There has been a lot of discussion about the need for organizations to adopt tablet devices (e.g., iPad, Android-based, PlayBook) to enable their employees to communicate via email, participate in mobile conferencing, and to access, view, and interact with corporate data via reports, dashboards, and other functionality while on the go. Cutter Consortium conducted a survey in 2012 that polled 69 end-user organizations about their mobile technology practices and adoption plans, including the use of smartphones and tablets and issues associated with the development, deployment, and support of mobile devices and end users. According to the survey, almost half of organizations surveyed currently view the use of tablets as a strategic priority to have, while others foresee tablets becoming a strategic imperative starting sometime next year or in 2014.
Figure 1 shows how survey participants responded when asked how their organizations viewed the importance of tablets. As a follow-up, I asked the respondents who had answered “No, not at this time” to this question when they thought that tablets might become a strategic priority for their organizations. Some of these respondents said that they see tablets as beginning to take on strategic significance for their organizations sometime in 2013. The majority of these holdouts, however, said that tablet usage for their organizations would not gain strategic significance until 2014 (keep in mind that our survey was conducted during the last quarter of 2012). Taken together, I suggest that our findings indicate that over the next 12-18 months or so we can expect to see more organizations place an increasing emphasis on supporting employees with tablets (either by giving them company-provided devices or via the BYOD strategy).
Where Organizations Are Using Tablets
The main domains and applications in which organizations are using or plan to use tablets (in order of popularity/importance) include:
1. Executive/management — to facilitate mobile communications and to support dashboards and other tools for measuring and managing product/company performance and the like.
2. Sales, service, and support (i.e., CRM) — these are the main customer-facing domains and they tend to be very time sensitive, thus demanding rapid responses to issues that can fairly quickly impact the bottom line as well as customer service and satisfaction. Consequently, they are a natural for applying tablets for such applications as keeping tabs on contact center operations or online activities like marketing and new product launches. In particular, clients I’ve been interacting with inform me that they plan to increasingly roll out tablet applications to support their distributed mobile workforces. This includes field service technicians and outside sales reps as well as managers and others required to visit different locations — such as in order to assess performance of stores, sales and marketing campaigns, employees, and so on.

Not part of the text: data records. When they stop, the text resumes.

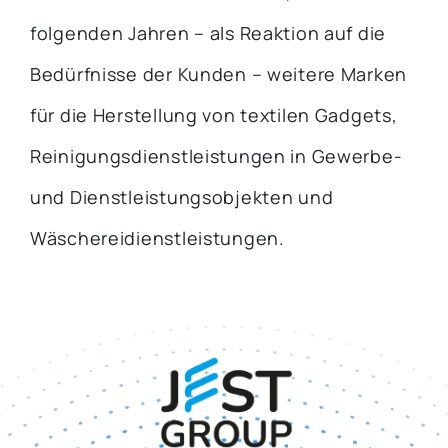
folgenden Jahren – als Reaktion auf die
Bedürfnisse der Kunden – weitere Marken
für die Herstellung von textilen Gadgets,
Reinigungsdienstleistungen in Gewerbe-
und Dienstleistungsobjekten und
Wäschereidienstleistungen.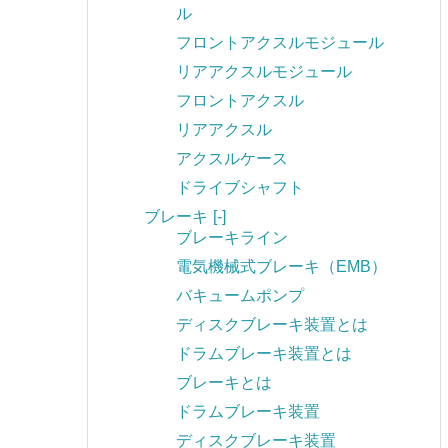
ル
フロントアクスルモジュール
リアアクスルモジュール
フロントアクスル
リアアクスル
アクスルケース
ドライブシャフト
ブレーキ
[-]
ブレーキライン
電気機械式ブレーキ（EMB）
バキュームポンプ
ディスクブレーキ装置とは
ドラムブレーキ装置とは
ブレーキとは
ドラムブレーキ装置
ディスクブレーキ装置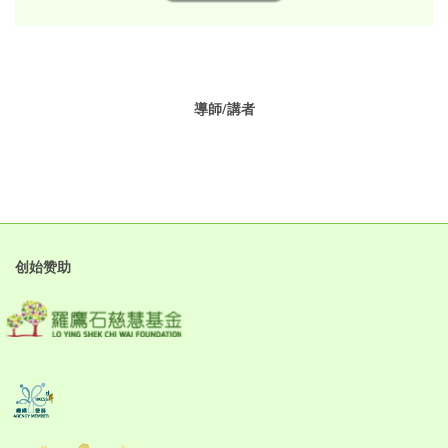
導師/講者
创始赞助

3. BI is now used to support almost all areas of the enterprise today (including executive/management and the CRM areas just mentioned). Consequently, it’s no surprise that BI ranks just behind these other domains when it comes to areas that organizations say they want to support via the use of tablets. In particular, the use of tablet-based apps designed to provide upper-level business tools — typically integrated with balanced scorecards, dashboards, reporting and analysis, and various performance management tools — are already experiencing considerable use. This is because organizations have been extending their existing BI applications by adding mobile capabilities over the last several years. I also see tablets becoming very popular when used in conjunction with BI apps and enterprise social networks to facilitate greater collaboration and knowledge sharing throughout the organization. In fact, I think the use of mobile (in particular tablets because of their greater screen size and processing power compared to smartphones) in conjunction with BI and enterprise social networks is going to lead to a much greater focus on knowledge management over the next few years. In general, expect the use of tablets to facilitate and enhance mobile BI across a broad range of applications and domains to accelerate dramatically in 2013.

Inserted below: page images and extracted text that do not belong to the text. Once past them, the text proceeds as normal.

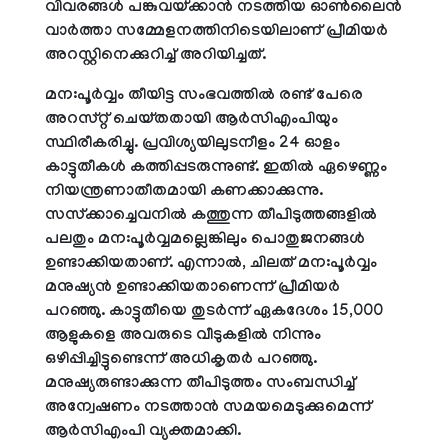
വിവരങ്ങള്‍ പങ്കുവയ്ക്കാന്‍ നടത്തിയ ഓണ്‍ലൈന്‍
വാര്‍ത്താ സമ്മേളനത്തിനിടെയിലാണ് പ്രീമിയര്‍
അറസ്റ്റിനെക്കുറിച്ച് അറിയിച്ചത്.
മന:പൂര്‍വ്വം തീയിട്ട സംഭവത്തില്‍ രണ്ട് പേരെ
അറസ്റ്റ് ചെയ്തതായി ആര്‍സിഎംപിയും
സ്ഥിരീകരിച്ചു. പ്രവിശ്യയിലുടനീളം 24 ഓളം
കാട്ടുതീകള്‍ കത്തിപ്പടരുന്നുണ്ട്. ഇതില്‍ ഏഴെണ്ണം
നിയന്ത്രണാതീതമായി കണക്കാക്കുന്നു.
സസ്‌ക്കാച്ചെവനില്‍ കത്തുന്ന തീപിടുത്തങ്ങളില്‍
പലതും മന:പൂര്‍വ്വമല്ലെങ്കിലും പൊതുജനങ്ങള്‍
ഉണ്ടാക്കിയതാണ്. എന്നാല്‍, ചിലത് മന:പൂര്‍വ്വം
മനുഷ്യന്‍ ഉണ്ടാക്കിയതാണെന്ന് പ്രീമിയര്‍
പറഞ്ഞു. കാട്ടുതീയെ തുടര്‍ന്ന് ഏകദേശം 15,000
ആളുകളെ അവരുടെ വീടുകളില്‍ നിന്നും
ഒഴിപ്പിച്ചിട്ടുണ്ടെന്ന് അധികൃതര്‍ പറഞ്ഞു.
മനുഷ്യരുണ്ടാക്കുന്ന തീപിടുത്തം സംബന്ധിച്ച്
അന്വേഷണം നടത്താന്‍ സമയമെടുക്കുമെന്ന്
ആര്‍സിഎംപി വ്യക്തമാക്കി.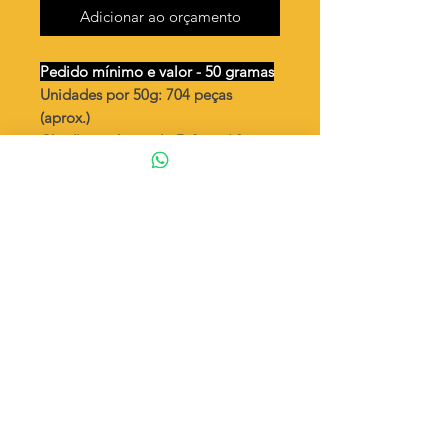
Adicionar ao orçamento
Pedido mínimo e valor - 50 gramas
Unidades por 50g: 704 peças
(aprox.)
Chatão oval vazado 5x3mm/ 2
argolas
Valor por quilo
: R$ 814,00
Quantidade aproximada por quilo
:
14080 peças
Tamanho
: ↕ 22 mm
Peso unitário
: 0,071
Material
: Latão bruto (sem banho)
◦ Fabricação própria 100% brasileira
ATENÇÃO
Cada quantidade adicionada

4. HR/workforce management could also be considered as falling under the operational support category. Again, I think that this is a natural area for using tablets. In addition to helping managers better perform their basic HR administration and management job tasks while on the go, I see tablets as being useful for facilitating employee training and education — especially when it comes to the use of videos and interactive publications and other mobile apps that can be easily viewed by employees on tablets and other mobile devices as well as readily updated by management and other stakeholders. Indeed, several clients have indicated that their organizations are using tablet-based apps to provide employees with instructional aids on everything from basic employee rules and procedures handbooks to dynamic training aids for specific jobs or activities.

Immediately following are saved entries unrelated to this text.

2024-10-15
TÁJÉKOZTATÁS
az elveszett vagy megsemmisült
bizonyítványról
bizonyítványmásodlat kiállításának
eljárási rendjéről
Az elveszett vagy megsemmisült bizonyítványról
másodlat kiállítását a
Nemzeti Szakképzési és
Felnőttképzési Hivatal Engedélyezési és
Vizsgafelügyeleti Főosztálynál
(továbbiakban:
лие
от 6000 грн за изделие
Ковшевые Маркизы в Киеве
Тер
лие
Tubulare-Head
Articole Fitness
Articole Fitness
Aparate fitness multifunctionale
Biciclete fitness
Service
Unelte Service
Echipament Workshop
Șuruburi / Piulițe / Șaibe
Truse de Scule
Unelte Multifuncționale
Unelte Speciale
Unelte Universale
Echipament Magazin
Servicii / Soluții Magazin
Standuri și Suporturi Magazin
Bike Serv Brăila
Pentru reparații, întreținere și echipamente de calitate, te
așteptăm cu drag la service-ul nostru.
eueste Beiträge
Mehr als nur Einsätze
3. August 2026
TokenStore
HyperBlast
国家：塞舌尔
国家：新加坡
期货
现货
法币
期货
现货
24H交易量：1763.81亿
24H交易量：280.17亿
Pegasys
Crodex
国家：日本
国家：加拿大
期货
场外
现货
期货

Other areas we can expect to see organizations apply mobile technology — especially tablets — is to support their supply chain activities and transportation and logistics operations. As I’ve said before, the built-in GPS, scanners, cameras, and other location-based features of today’s tablets make them well suited for mobile applications — such as conducting inventory in the field, warehouse, or plant, and for tasks related to tracking and scheduling parts, equipment, and servicing (click here to see how American Airlines is outfitting its flight attendants and other airline personnel with tablets). The bottom line is that almost half of organizations currently view tablets as strategically important, and our research indicates that we can expect to see more and more organizations take to this viewpoint over the next 12 months or so.